There are lots of guides on financial planning. But how should they change for hackers? Here’s 5 rule tweaks to follow:
- Buy lattes
- Don’t buy a house
- Buy more bonds
- Keep a larger cash reserve
- Don’t try to beat the market, even if you can
Number 1: Buy lattes.
Every financial planning book has some example where if you cut out buying a latte each day, then you’ll end up a millionaire in 30 years. Take this into account, but as a hacker you should be buying more lattes than the average person, as long as you’re having them with other people. Why? Because in the startup world you need to network, network, and network. How much would you pay now to have a coffee with Zuckerberg or Page or Brin? Well, 15 years ago it would have been just a couple of dollars. Hackers meet more future CEOs than other people, so they should be investing more in developing their social networks, and that means buying more lattes.

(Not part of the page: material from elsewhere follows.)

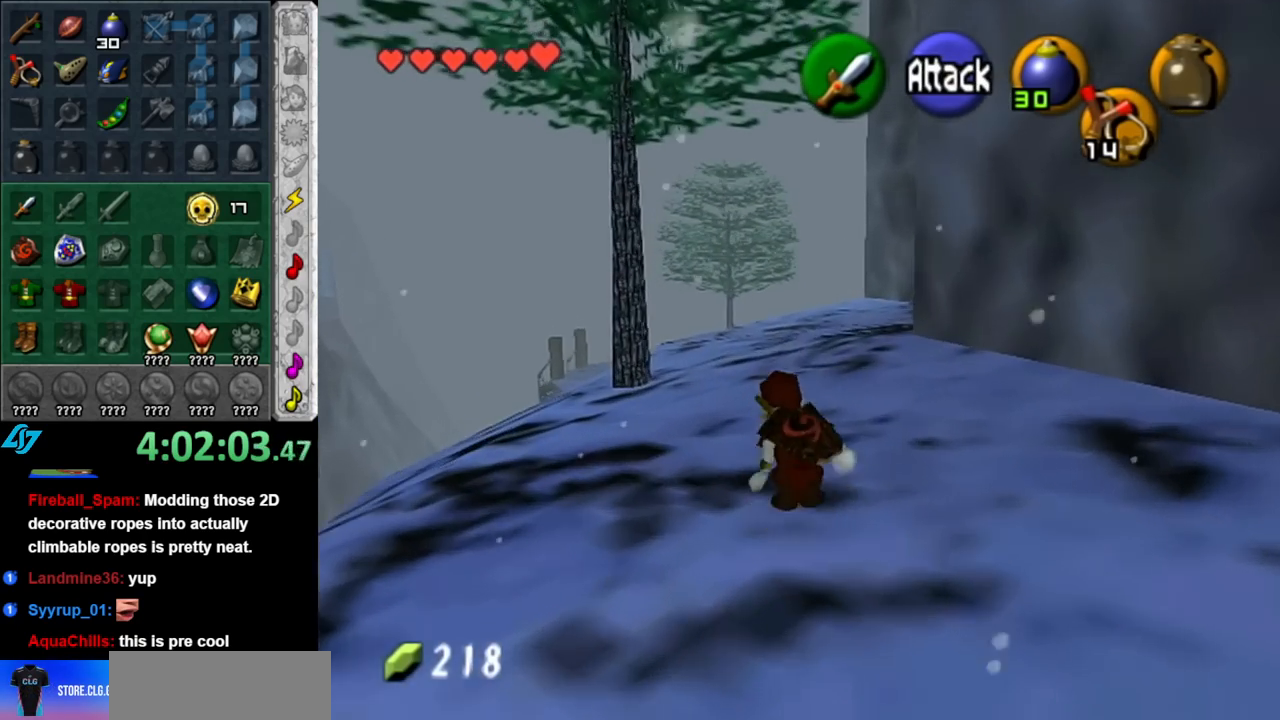
{"buttons": [], "left_stick": "up", "right_stick": "center", "events": [[217, "A", "up"]]}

Number 2: Don’t buy a house
Rather, be less eager to buy a house than other people. Renting is buying flexibility – the flexibility to move around Silicon Valley or across the country to join a promising new thing. You can take advantage of that flexibility more than the average person, so tilt towards renting more.
Number 3: Buy more bonds
As a hacker, you’re in a risky business, and already highly exposed to the stock market via possible options. You should buy more bonds than the average person to reduce that risk.
Number 4: Keep a larger cash reserve
Everyone should have a cash reserve, but you should have a larger one than most. First, because we’re in a bubble and who knows when it’s going to burst. But, most importantly, it gives you the freedom to not have income for some time while you’re building the next big thing. Other people aren’t going to do this – they don’t need as much as you.
and finally, Number 5: Don’t try to beat the market, even if you can
You probably can’t beat the market, so don’t bother. But suppose you (think you) can. Even then, don’t bother getting fancy. Why? Because the time you spend on perfecting your trading algorithm is time taken away from networking, increasing your skills, or perfecting your real money-making idea. (Of course, if you’re planning to work in finance, then your trading algorithm is your money-making idea, so work on that, and get coffees with hedge-fund managers.) Scott Locklin recommends you invest in small businesses rather than the stock market, but that sounds like work.
The average return is fine – wouldn’t you rather have 5% return on a billion dollars than 7% on ten thousand?
(Disclaimer: I am not a financial planner. You should not get your financial planning advice from some random guy on the Internet.)